Hanabi is a very fun game to play, and it is currently our main project. The game contains many
complexities like Radomness, partial observability, big observation space, etc. However, the biggest
challenge with the game is the existence of a non-verbal way to communicate information. This
information, that is called intention by some, is communicated through the choice of action and
specifically through a hint system.
If you have not seen the game before, I think it is a good time to click at (put them in parallel or make a
box 2x2)
English: Hanabi Review - with Tom Vasel
French: LudoChrono - Hanabi
Portugese: TRAPAÇAS no De Quem é a Vez? - MAGIC MAZE & HANABI - Jhonny Drumond, Thati Lopes e Victor Lamoglia
German: Hanabi (Spiel des Jahres 2013) - Spiel - Kartenspiel - Board Game - Review #10
Because of this special communication system, it is possible to generate an astronomical number of
winning strategies, which are totally incompatible with each other. This means that when people
consciously agree on a strategy, the game is being completed successfully. However, if these strategies
are picked at random, we end up in a disaster. Unlike with zero-sum competitive games like Go, since
the choices that an agent is doing in the game, depend on their interpretation of your intentions, it is
impossible to find a strategy that works for everyone.

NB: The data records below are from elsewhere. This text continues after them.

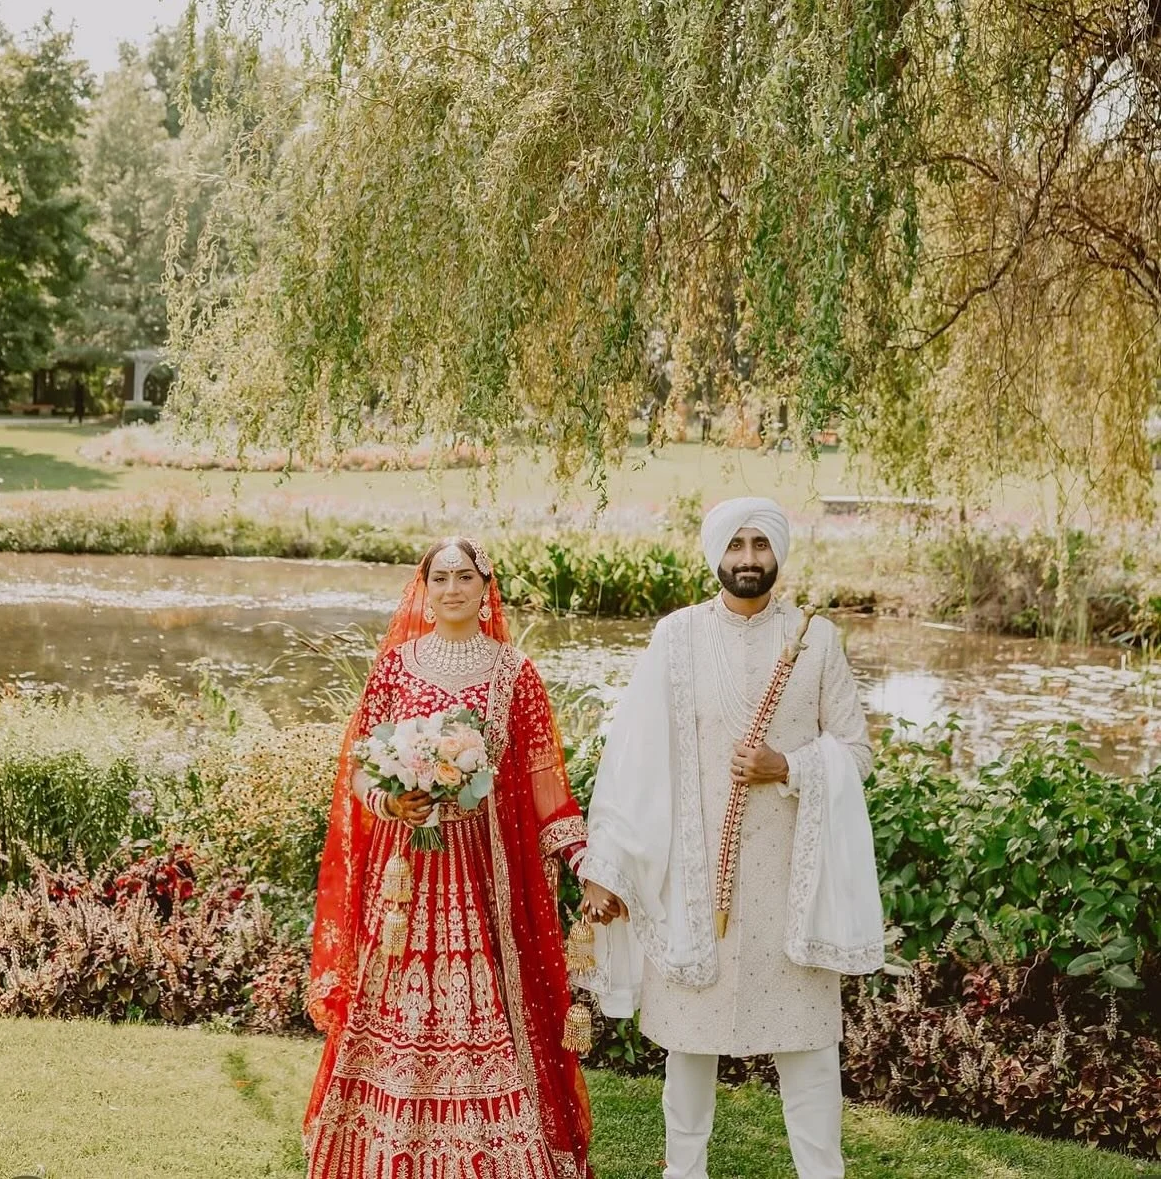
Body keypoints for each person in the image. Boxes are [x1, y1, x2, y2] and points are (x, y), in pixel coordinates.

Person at [578, 498, 884, 1179]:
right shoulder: (677, 636)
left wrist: (792, 766)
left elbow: (856, 752)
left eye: (761, 545)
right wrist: (610, 865)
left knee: (809, 1052)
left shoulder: (817, 639)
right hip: (694, 882)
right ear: (714, 552)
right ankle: (683, 1173)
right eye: (736, 545)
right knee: (689, 1051)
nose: (749, 558)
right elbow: (634, 756)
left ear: (779, 552)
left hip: (791, 886)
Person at [304, 537, 593, 1179]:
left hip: (484, 875)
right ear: (424, 588)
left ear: (487, 587)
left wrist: (583, 859)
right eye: (442, 577)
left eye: (466, 576)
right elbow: (359, 773)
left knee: (482, 1000)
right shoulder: (395, 668)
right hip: (406, 873)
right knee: (394, 999)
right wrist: (392, 803)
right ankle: (377, 1148)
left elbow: (546, 782)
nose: (454, 588)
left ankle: (493, 1154)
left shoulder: (515, 673)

Because of this communication peculiarity, Hanabi was proposed by google as a good testbed for
creating agents that can successfully engage in cooperative tasks in ad-hoc setting, i.e., paired with
agents that have not seen before. In order to do this, we believe that an agent should be able to create
models of other agents that are sufficient to finish the game. However, these models must have two
main properties. First, they must be sufficient in order to have a universal model-based strategy that
successfully completes the game. They have to be quite reduced and light so they can be produced only
after a small number of games. That is why Hanabi, seems like the perfect ground to form and test
meta-learning algorithms applied to decision making.
Our roadmap has three stops. First, we create a pool of diverse agents that they carry a winning
strategy. These agents are quite fixed and not adaptable, and they serve as data-points on the space of
possible strategies. For the creation of these pools, we try three different Evolutionary methods. The first is with ruled based agents, the second with reward shaping and the third using Neuroevolution.
With the completion of the pool, the second step is about forming models of these agents. Through
Reinforcement learning, an agent will be trained to play with these agents, given these models.